Emmys: 12 Drama and Comedy Writer Contenders to Watch
This year's pool of Emmy-worthy scribes is a refreshing mishmash of big names, upstarts and 2011's most famous showrunner.
With 30 Rock's Tina Fey being one of the few female winners to emerge in the past five years, the fact that nearly half of THR's early picks for writing-award contenders are women is exciting. There are not only newer women writers contending alongside Fey in comedy, but also in the normally ultra-male drama series category. Add to these changes that network and cable shows are almost neck-and-neck this season, and there could be some big surprises on Emmy night.
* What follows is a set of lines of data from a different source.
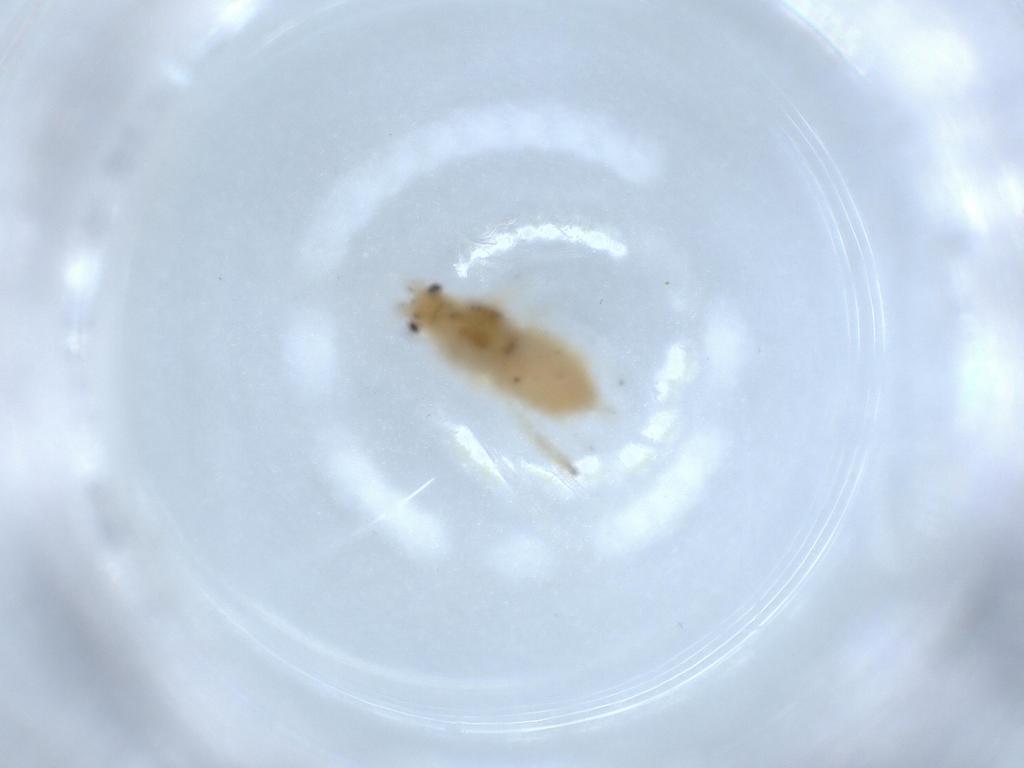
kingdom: Animalia
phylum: Arthropoda
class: Insecta
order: Hemiptera
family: Aphididae
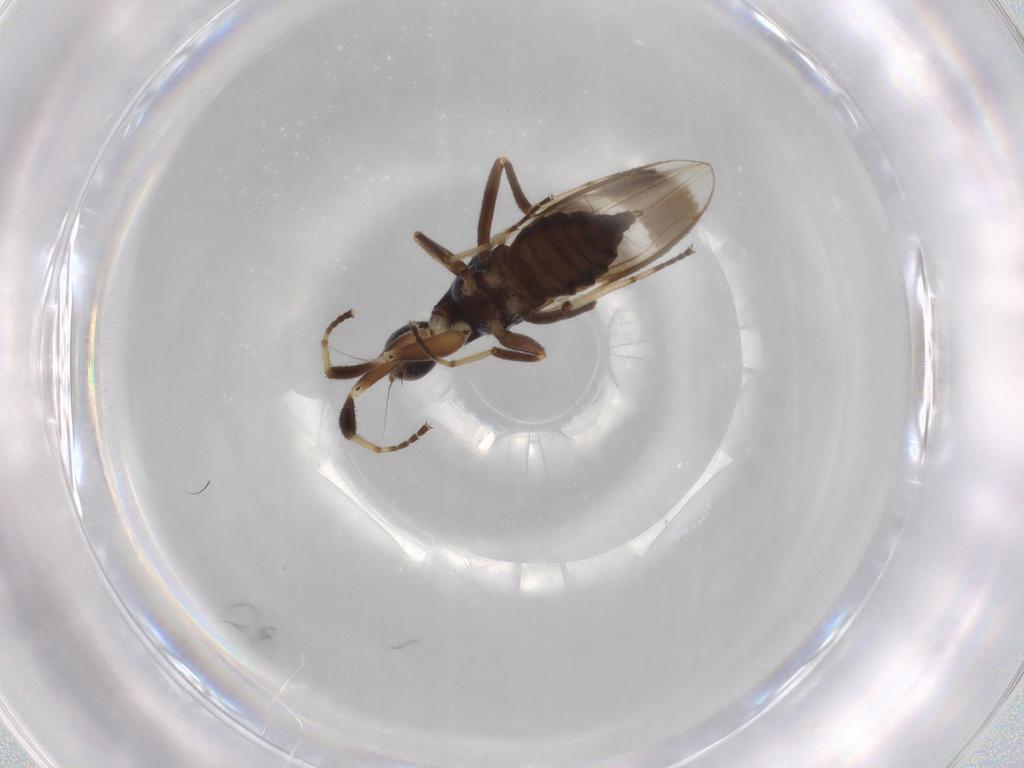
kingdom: Animalia
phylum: Arthropoda
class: Insecta
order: Diptera
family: Hybotidae
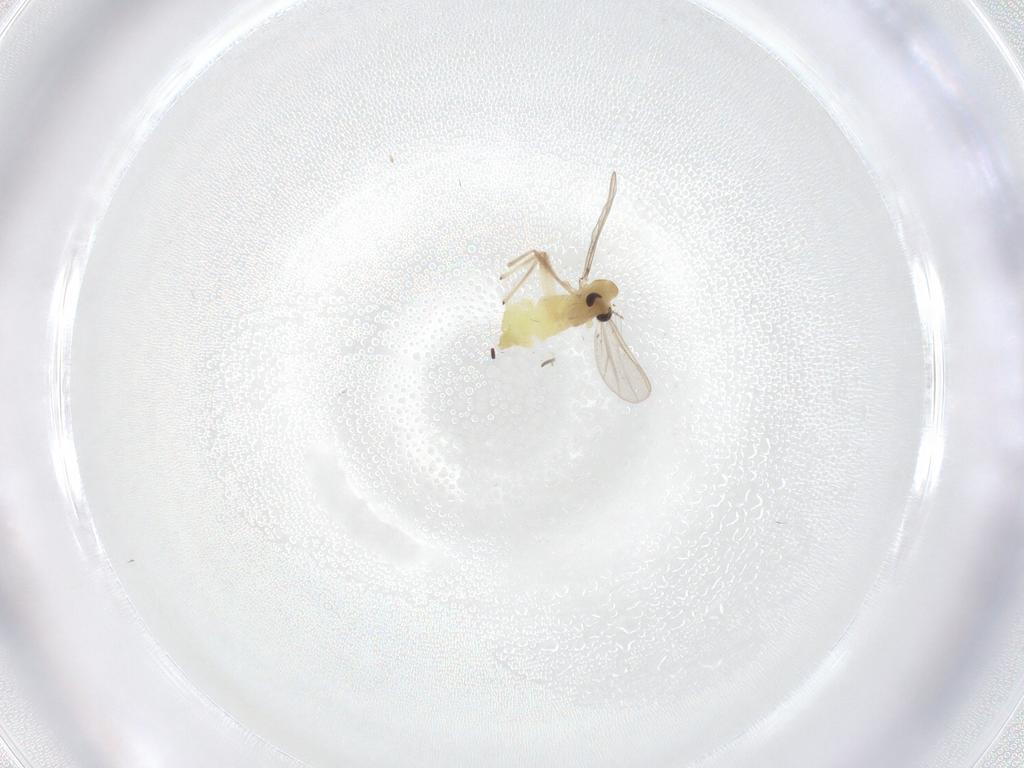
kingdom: Animalia
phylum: Arthropoda
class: Insecta
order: Diptera
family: Chironomidae
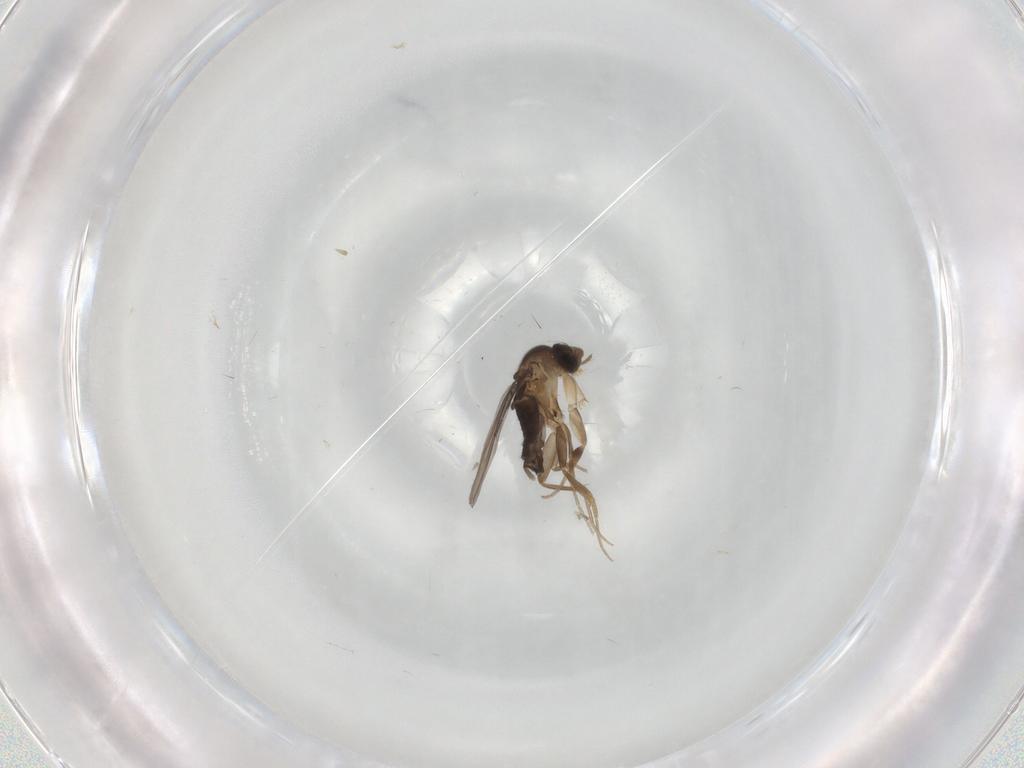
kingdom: Animalia
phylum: Arthropoda
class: Insecta
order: Diptera
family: Phoridae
Here are 12 standout contenders and the reasons why their submitted episodes are in the race.
"Goodbye, Michael" (The Office)
The year's most-watched comedy series finale also saw the departure of Steve Carell, a bittersweet zeitgeist moment.
"Born This Way" (Glee)
Writing a Lady Gaga-themed episode could have become a preachy mess, yet this one achieved the perfect pop-music/life-lesson balance.
"The Pilot" (The Big C)
TV's first cancer-themed comedy series kicked off flawlessly in this pitch-perfect portrait of a regular gal who decides to laugh in fate's face.
"Ron & Tammy: Part Two" (Parks and Recreation)
Real-life couple Megan Mullally and Nick Offerman reunite (again) onscreen for a second round of dysfunctional lust.
"The Kiss" (Modern Family)
The buildup to Cam and Mitchell's first onscreen smooch was handled like everything on Family: deftly and hilariously avoiding cliche.
"The Agreement Dissection" (The Big Bang Theory)
Six people total are credited with writing this episode where Sheldon nerds his way through girls' night out.
"For Blood or Money" (Justified)
A break from the cowboy-hero format was Calhoun's heart-wrenching look at a father's desperate attempt at redemption.
"VIP Treatment" (The Good Wife)
A night-in-the-life format lends a rare intensity to King's ripped-from-the-headlines sexual-harassment plot.
"The Chrysanthemum and the Sword" (Mad Men)
Matt Weiner protege Levy won the WGA Award for her impeccable script about Japanese culture, therapy and divorce.
"Let the Sunshine In" (Men of a Certain Age)
Colonoscopies have never been funnier or more poignant than through the eyes of co-creator and star Ray Romano.
The TV vet adapted the British series so flawlessly, the script feels as untamed as the original. Wells' grip on realism shines through his young actors.
"A Return to Normalcy" (Boardwalk Empire)
Steve Buscemi finally unleashes Nucky Thompson's tragic backstory in the series' hyperviolent season finale.